As the concerned Hunts Post reader points out, two important ingredients to aid local people’s recovery from an acute episode of mental illness will be adversely affected by these plans: family and friends being able to visit and making first steps towards going home.

I read with apprehension of the restructure that CPFT’s chief executive sets out as a benefit to local people. The greater emphasis on home treatment, although displayed as a service improvement, appears to me not to be led by evidence-based best practice guidance or to meet what service users and carers say they want, but by one thing only: monetary value.

And while there may be enhanced staffing in Hinchingbrooke Hospital’s A&E department, if anyone assessed there does require admission to hospital, there will no longer be a ward on site to admit them to.

Acer was opened in 1994 so that people from the Huntingdon area would not have to go to Cambridge or Peterborough to access inpatient services, and its closure only returns the service to this unsatisfactory and inequitable situation.

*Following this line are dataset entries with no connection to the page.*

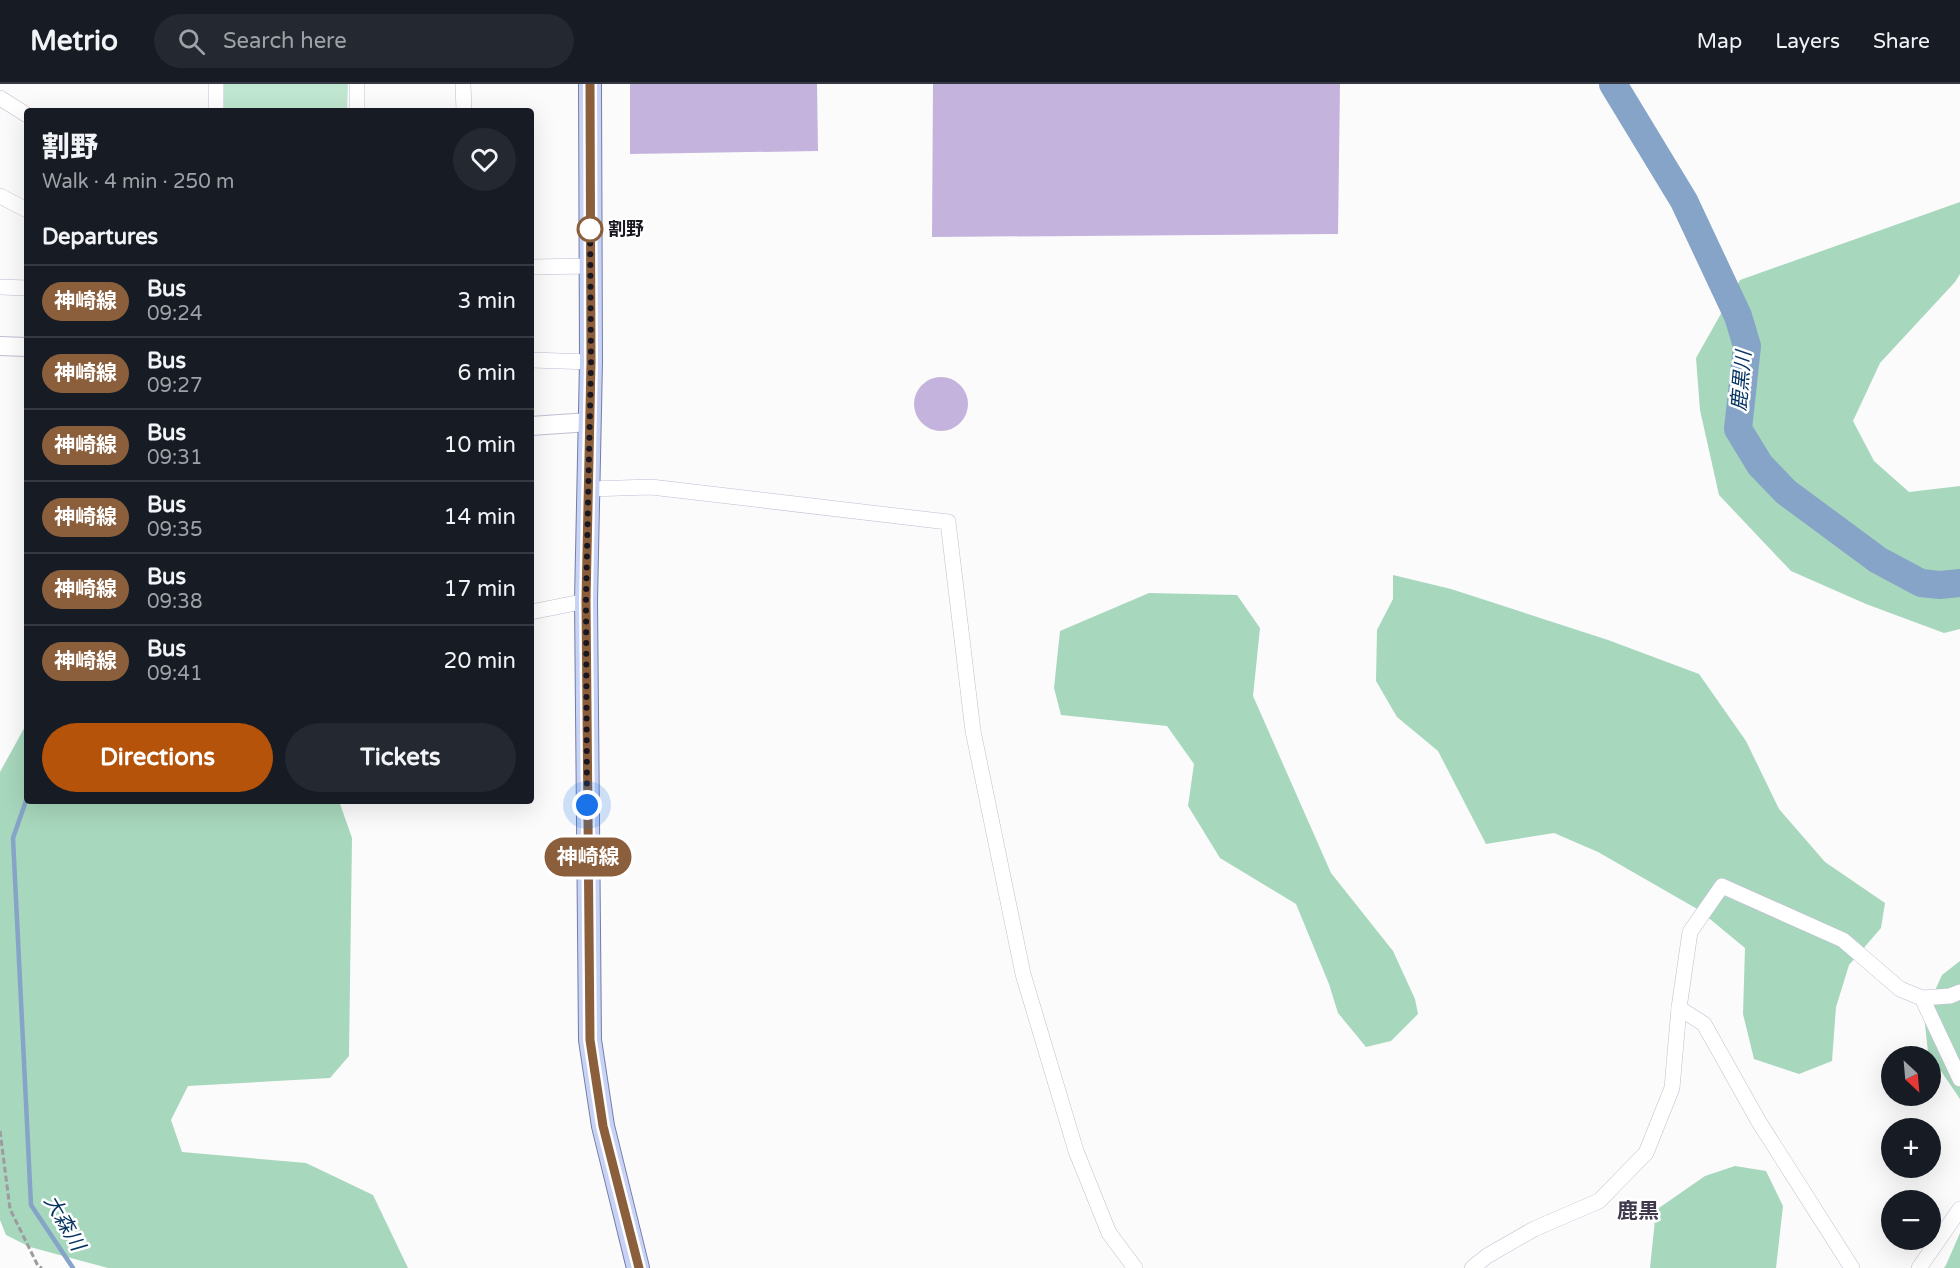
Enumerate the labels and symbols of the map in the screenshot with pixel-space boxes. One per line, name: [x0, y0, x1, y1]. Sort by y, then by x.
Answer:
marker: 割野: [577, 216, 603, 242]
place label: 割野: [608, 218, 644, 240]
water label: 鹿黒川: [1727, 348, 1757, 412]
your location: [572, 790, 602, 820]
line badge: 神崎線: [554, 838, 622, 876]
north arrow: [1881, 1046, 1941, 1106]
water label: 大森川: [39, 1191, 90, 1257]
district label: 鹿黒: [1617, 1199, 1659, 1224]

Nearly 12 years on from my first admission and five years since my last prolonged stay on the ward, I acknowledge the key part the care and support I received at Acer has played in my own recovery from mental ill-health. I cannot begin to contemplate how I might be, or even if I’d still be here, had the ward not been there as my ‘safe haven from the storms’. I’m sure mine is only one voice of many waiting to be heard on this issue and I would encourage everyone to have their say when the public consultation finally opens.

Whether you have an experience of needing to access mental health services or not, with one in four people suffering from mental health problems at some point in their lives, you never know when it might be you, or someone close to you, who requires them.